Qualcomm Director of Advanced Technology Matt Nowak outlined the cost and technology challenges facing 3-D interconnects in a speech at an IEEE 3-D IC conference. "If this technology adds more than 10% to final costs, it will not be widely used in high-volume wireless technology," he said.

Phillip Garrou, Contributing Editor -- Semiconductor International, 10/6/2009

In a plenary speech at the IEEE 3-D IC conference in San Francisco, Qualcomm Inc. (San Diego) Director of Advanced Technology Matt Nowak said 3-D interconnects face plenty of issues that must be dealt with before the benefits of the approach can be realized.

"While 3-D with TSVs currently has significant industry momentum, more development work is needed to bring this technology to high-volume manufacturing," Nowak said, adding that TSV (through-silicon via) development and characterization needs to move to leading-edge CMOS, containing strained transistors, ultralow-k dielectrics, and thin die.

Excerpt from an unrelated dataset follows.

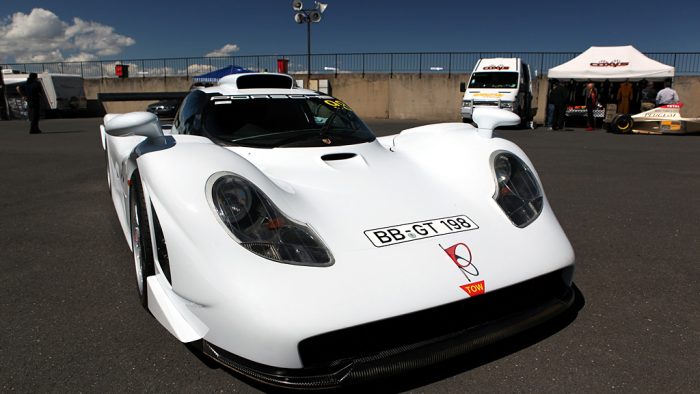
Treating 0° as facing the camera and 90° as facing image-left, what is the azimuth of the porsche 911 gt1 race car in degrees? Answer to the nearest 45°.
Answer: approximately 315°
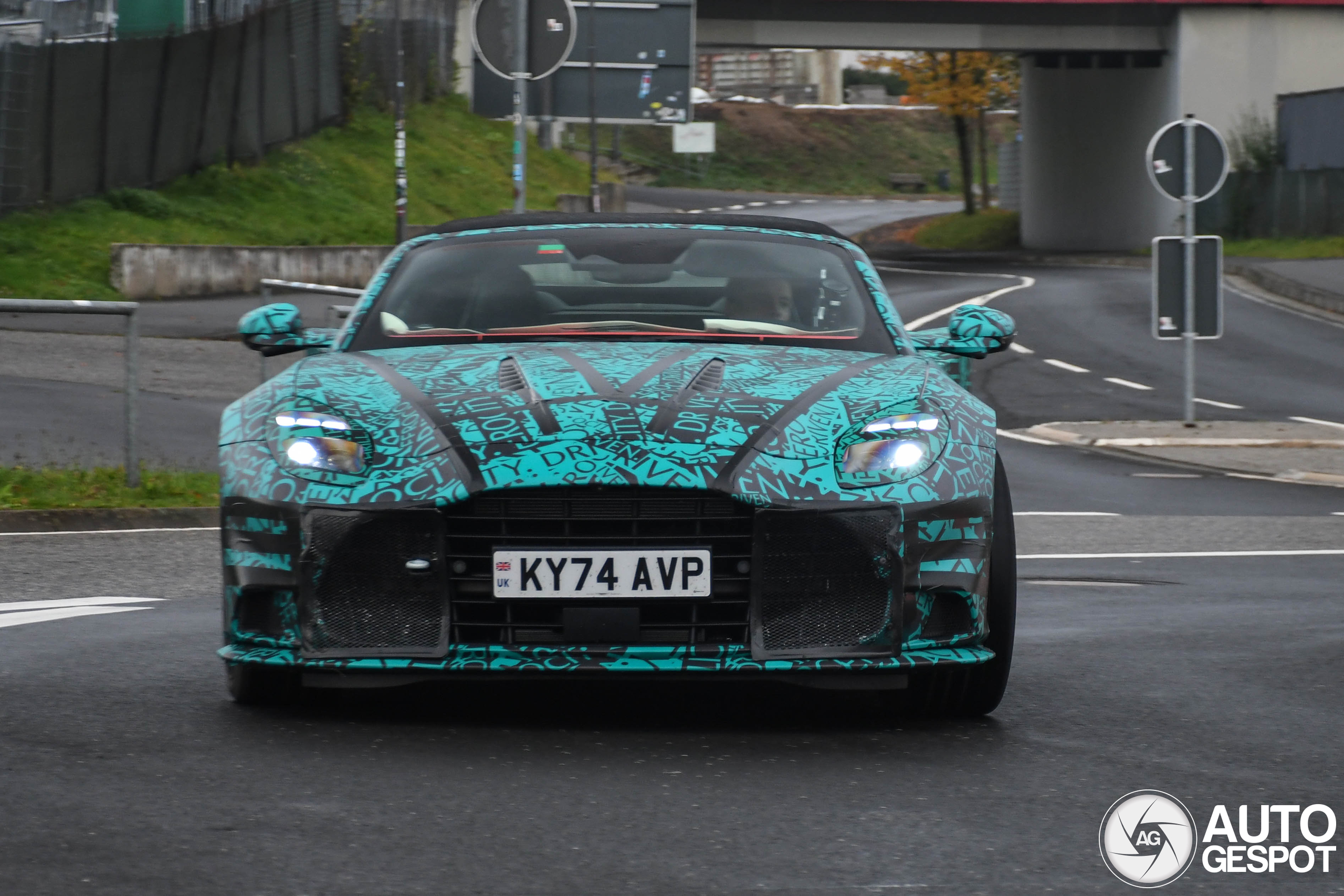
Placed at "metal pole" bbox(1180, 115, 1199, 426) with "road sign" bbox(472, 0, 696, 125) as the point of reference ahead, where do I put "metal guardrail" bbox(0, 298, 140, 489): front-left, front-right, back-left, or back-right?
back-left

Although 300 mm equipment installations are beginning worldwide and test chips are being reported, Nowak noted that a number of issues need to be overcome, including:

• Lack of 300 mm lines in production
• Lack of standard process flows
• Unproven yield/reliability
• Unclear supply chain handoffs
• Lack of consensus on cost targets

The attraction of TSVs is apparent for mobile wireless devices looking for low-cost solutions that improve power efficiency while enhancing performance in terms of bandwidth/milliwatt. Noting that Qualcomm today relies on stacked bare die using wire bond and flip-chip, Nowak said 3-D TSV technology would enable "new architectural solutions that can only be realized with such high-density tier-to-tier connections."

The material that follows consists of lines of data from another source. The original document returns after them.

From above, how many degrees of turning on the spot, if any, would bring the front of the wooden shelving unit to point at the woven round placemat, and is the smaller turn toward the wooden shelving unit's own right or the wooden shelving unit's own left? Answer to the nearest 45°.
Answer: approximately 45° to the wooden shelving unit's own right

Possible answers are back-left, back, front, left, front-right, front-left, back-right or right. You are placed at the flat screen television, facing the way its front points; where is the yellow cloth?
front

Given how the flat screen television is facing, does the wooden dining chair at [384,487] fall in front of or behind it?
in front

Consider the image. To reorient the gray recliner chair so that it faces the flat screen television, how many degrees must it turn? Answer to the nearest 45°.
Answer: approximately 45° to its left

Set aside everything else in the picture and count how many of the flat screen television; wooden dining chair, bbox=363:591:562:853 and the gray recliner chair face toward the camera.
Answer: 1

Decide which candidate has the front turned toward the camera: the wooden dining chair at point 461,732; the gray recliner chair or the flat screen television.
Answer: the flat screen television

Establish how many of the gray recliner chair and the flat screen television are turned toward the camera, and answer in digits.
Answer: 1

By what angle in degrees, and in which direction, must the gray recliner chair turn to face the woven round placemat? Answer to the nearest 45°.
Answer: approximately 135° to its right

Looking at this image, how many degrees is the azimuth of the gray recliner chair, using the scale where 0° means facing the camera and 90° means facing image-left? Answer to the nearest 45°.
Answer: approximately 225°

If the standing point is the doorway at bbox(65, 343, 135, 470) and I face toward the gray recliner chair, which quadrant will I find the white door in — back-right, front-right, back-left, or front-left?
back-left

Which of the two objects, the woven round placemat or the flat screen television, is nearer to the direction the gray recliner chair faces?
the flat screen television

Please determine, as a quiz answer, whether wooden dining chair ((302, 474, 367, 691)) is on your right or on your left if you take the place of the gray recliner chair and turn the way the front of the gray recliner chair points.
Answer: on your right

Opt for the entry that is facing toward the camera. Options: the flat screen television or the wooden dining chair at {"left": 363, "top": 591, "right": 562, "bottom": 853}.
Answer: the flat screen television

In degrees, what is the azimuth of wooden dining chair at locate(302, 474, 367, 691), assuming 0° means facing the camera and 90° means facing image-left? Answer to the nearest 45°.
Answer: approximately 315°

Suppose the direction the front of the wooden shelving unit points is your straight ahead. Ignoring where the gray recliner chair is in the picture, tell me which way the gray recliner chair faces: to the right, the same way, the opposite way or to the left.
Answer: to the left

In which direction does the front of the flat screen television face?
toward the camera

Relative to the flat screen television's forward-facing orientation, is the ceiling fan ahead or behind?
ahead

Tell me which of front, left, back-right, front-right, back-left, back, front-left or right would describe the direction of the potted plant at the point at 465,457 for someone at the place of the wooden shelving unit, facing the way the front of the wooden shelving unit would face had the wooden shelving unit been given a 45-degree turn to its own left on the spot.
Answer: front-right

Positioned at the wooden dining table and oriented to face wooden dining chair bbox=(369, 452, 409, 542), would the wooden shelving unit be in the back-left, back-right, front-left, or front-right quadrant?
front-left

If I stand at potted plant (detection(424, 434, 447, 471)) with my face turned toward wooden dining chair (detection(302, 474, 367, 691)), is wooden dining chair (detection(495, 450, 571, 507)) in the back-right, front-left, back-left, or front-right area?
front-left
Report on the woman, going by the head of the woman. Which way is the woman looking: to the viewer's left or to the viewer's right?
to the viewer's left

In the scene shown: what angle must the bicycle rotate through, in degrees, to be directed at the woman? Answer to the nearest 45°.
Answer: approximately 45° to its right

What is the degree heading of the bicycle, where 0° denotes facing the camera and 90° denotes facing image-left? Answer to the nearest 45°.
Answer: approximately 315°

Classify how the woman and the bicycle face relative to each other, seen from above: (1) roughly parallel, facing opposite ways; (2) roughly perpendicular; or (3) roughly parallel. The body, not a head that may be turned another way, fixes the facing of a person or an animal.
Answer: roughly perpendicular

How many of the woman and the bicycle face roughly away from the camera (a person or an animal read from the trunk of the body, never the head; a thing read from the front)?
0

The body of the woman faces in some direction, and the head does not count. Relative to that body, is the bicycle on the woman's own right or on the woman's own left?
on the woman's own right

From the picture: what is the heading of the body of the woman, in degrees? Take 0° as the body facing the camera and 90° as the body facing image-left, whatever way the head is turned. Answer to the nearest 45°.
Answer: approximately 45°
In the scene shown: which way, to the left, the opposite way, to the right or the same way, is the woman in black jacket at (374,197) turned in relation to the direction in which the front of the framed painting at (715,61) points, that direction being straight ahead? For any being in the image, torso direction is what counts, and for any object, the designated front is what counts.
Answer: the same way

Many potential 3-D IC users are clamoring for immediate standardization, but Nowak said it may be too early to standardize the technical solutions. Standards eventually will be needed for:

• Nomenclature/definitions
• TSV size, tier thickness, via fill material
• Tier-to-tier pin locations and assignments
• Microbump and passivation materials, properties and geometries
• Reliability test methods
• Metrology

Nowak indicated that foundry TSVs, in which the vias are created in the middle of the process flow, made the most sense and would probably end up being the high-volume manufacturing technology of choice.

Although it is still not resolved where the handoff point will be between the foundry and the outsourced semiconductor assembly and test (OSAT) supplier, Nowak pointed out that handle wafer mounting and dismounting must be done by the same group.

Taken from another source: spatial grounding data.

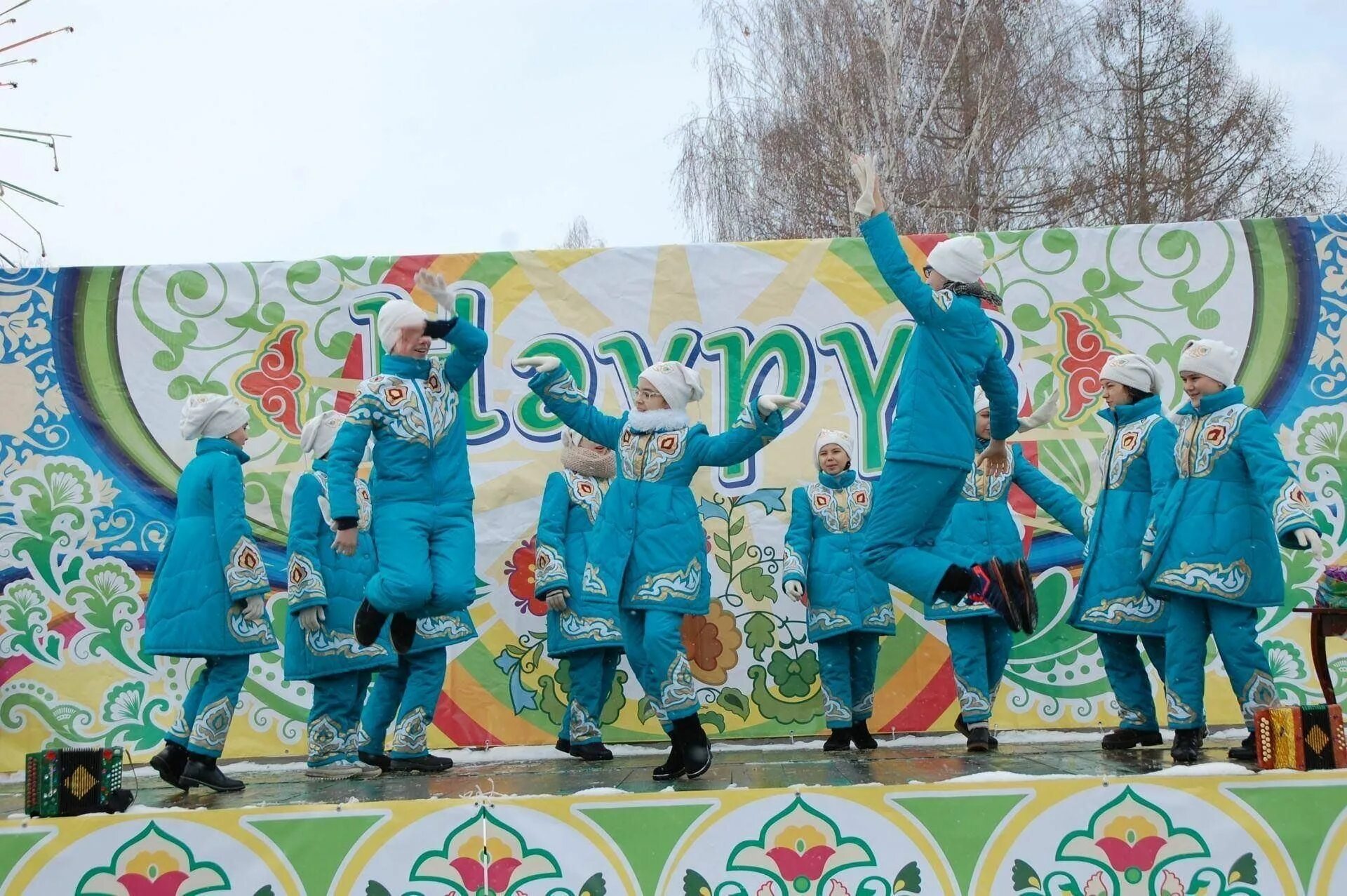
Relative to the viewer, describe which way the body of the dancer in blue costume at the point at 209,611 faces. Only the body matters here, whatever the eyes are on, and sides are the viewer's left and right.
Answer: facing to the right of the viewer

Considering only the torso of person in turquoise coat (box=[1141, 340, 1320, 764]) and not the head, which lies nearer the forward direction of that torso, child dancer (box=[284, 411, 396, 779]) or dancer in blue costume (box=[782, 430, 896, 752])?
the child dancer

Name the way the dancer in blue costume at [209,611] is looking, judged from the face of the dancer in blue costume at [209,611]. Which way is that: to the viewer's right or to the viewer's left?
to the viewer's right

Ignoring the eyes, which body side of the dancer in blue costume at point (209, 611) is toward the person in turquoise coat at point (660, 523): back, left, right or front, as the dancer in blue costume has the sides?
front

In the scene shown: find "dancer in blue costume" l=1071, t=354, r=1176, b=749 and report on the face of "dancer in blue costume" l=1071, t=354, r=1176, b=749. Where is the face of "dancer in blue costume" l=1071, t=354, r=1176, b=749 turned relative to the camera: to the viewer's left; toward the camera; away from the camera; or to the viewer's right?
to the viewer's left

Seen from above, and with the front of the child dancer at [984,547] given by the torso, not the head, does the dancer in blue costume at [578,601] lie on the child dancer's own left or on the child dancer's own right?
on the child dancer's own right

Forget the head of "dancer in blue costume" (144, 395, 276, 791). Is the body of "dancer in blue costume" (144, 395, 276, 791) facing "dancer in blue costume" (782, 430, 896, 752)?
yes

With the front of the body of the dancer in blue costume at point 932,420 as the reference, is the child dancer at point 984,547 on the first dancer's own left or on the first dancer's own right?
on the first dancer's own right

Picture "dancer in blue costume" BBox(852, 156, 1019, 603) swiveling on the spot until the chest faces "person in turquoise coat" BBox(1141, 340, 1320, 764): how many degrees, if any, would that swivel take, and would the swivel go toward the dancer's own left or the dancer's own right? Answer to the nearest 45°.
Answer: approximately 135° to the dancer's own right

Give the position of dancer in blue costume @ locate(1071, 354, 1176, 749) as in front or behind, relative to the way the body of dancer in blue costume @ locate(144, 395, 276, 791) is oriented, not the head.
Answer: in front

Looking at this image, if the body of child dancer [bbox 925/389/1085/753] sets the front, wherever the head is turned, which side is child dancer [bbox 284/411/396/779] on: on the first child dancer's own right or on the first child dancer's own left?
on the first child dancer's own right

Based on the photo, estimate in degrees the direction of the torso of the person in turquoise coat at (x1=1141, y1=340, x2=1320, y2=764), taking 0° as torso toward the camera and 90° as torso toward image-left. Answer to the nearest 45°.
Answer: approximately 45°

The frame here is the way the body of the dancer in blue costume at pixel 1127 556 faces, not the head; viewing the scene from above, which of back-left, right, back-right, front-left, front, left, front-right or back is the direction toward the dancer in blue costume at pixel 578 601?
front-right

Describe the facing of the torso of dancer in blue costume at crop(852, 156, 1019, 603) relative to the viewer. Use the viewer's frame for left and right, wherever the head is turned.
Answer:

Cost of 3-D interconnects is dominated by post-fab backside processing (100609Qualcom-3D.jpg)
Cost of 3-D interconnects is dominated by post-fab backside processing. (Source: Qualcomm)

After studying the the cost of ownership models of IMEC, Sematech and EMC-3D, Qualcomm derived its own preliminary economics and determined that the overall cost is dominated by post-fab backside processing. One of the technical conclusions the company reached from its cost modeling is that "thinner is better" — going from 50 µm to 20 µm thick layers could reduce the TSV module portion of the total cost by as much as 25% if the added thin wafer handling costs were not substantial.

Nowak said cost will determine the extent of 3-D IC product adoption. "If this technology adds more than 10% to final costs, it will not be widely used in high-volume wireless technology."